There is a lesson in Thomas’ story for us all. Sometimes we have to let go of what we have and what is familiar in order to be available to receive something greater. This requires courage. It is easy to stay within our comfort zone and have surety even if that surety keeps us stuck. In our comfort zone we know who we can rely on. Stepping outside of it will create confusion, insecurity and sometimes loneliness. Yes, the fear of the unknown is powerful and unless we understand this and be brave enough to face it, we will never know our true potential or how great we can become. Every encounter and relationship have their purpose. This is neither wholly good or wholly bad. This is not to say we use people for our own ends but rather when the purpose of that relationship has been met and there is no shared interest, investment or reason to keep the relationship alive then give thanks for the experiences and friendships and with gratitude move on. Endings can be painful however what can be more damaging is clinging on. The desire to belong and have approval and acceptance from others is a primitive one. The need for such belonging and acceptance is wired into our DNA. That is why choosing to say goodbye to pursue our own dreams is so scary. Every successful person at some point or other has this process to go through. The very thing that drives them through this process is that their dreams are big enough to propel and even compel them to do so. Make sure your dreams and passion are BIG! Big enough to pull you through all the scary steps that are required to reach your goal. If you reach the end of your life which of the following statements will be your last; “Yes I did it! It was tough at times but so dam worth it and the journey was exhilarating and boy do I feel fulfilled!” or will it be; “If only I had the courage and the strength. I wonder how it would have turned out? Guess I will never know.”

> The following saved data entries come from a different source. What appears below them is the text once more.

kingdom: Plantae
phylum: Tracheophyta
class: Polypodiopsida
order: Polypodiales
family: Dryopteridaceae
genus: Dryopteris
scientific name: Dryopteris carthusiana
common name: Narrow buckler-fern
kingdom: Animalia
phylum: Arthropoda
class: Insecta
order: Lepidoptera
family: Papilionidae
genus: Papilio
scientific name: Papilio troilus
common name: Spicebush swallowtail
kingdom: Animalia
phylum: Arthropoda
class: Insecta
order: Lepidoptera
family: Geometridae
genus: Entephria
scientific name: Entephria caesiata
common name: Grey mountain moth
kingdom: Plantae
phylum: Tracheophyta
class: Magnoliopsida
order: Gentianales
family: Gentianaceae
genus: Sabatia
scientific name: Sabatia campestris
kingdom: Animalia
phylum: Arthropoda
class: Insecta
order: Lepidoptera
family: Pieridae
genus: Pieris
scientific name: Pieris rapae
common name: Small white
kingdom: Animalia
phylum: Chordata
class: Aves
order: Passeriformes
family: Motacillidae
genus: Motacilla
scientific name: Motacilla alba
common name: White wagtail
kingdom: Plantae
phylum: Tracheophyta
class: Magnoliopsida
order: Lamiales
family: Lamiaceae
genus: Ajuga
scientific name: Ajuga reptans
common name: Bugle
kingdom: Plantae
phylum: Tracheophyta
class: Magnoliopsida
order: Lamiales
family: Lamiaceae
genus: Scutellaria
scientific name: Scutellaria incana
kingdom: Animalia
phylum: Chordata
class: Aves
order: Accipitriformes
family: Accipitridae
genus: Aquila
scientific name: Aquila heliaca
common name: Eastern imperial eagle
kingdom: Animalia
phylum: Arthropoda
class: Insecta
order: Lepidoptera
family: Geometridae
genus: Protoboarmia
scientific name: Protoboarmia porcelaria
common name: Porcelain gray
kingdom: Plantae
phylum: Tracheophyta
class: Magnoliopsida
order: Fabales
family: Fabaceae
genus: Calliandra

When the vision is not clear

The other lesson John’s story illustrates is the lack of a cohesive vision and plan. Without it no wonder the band cannot define their music or sound. This impacts everything else – how do they promote themselves? Every person will ask the same question I did; “What type of music do you play?” How can they promote themselves to the right producer, radio host, or get bookings in the right venues? Without this clarity no prospective fan can identify with a non distinctive sound. And so too, is it like this in business. Without a clear vision there can be no direction to go in.

While building my business, I have no guarantee I will “make it” but one thing is for sure the only person I can rely on to make things happen for me, is me! I am walking my talk and step by step making daily progress towards my dream. It does not matter the breadth of a step I take every day but what I know for sure, what does matter is that I take a step every day.

Lessons from Thomas’ story

1. Have BIG vision – It needs to be huge enough to pull you through the scary stuff

2. Define what you do – so people immediately understand

3. Devise a strategy – get help to roadmap it out if need be

4. Ensure everyone shares the dream and the vision and agrees on the strategy – if not rethink

5. Be brave, bold and powerful – step outside your comfort zone – it’s the only way

6. Be prepared to say goodbye to some people as you go forward with your dream. Be gracious for their help support and friendship.

7. Lean into it with everything you got!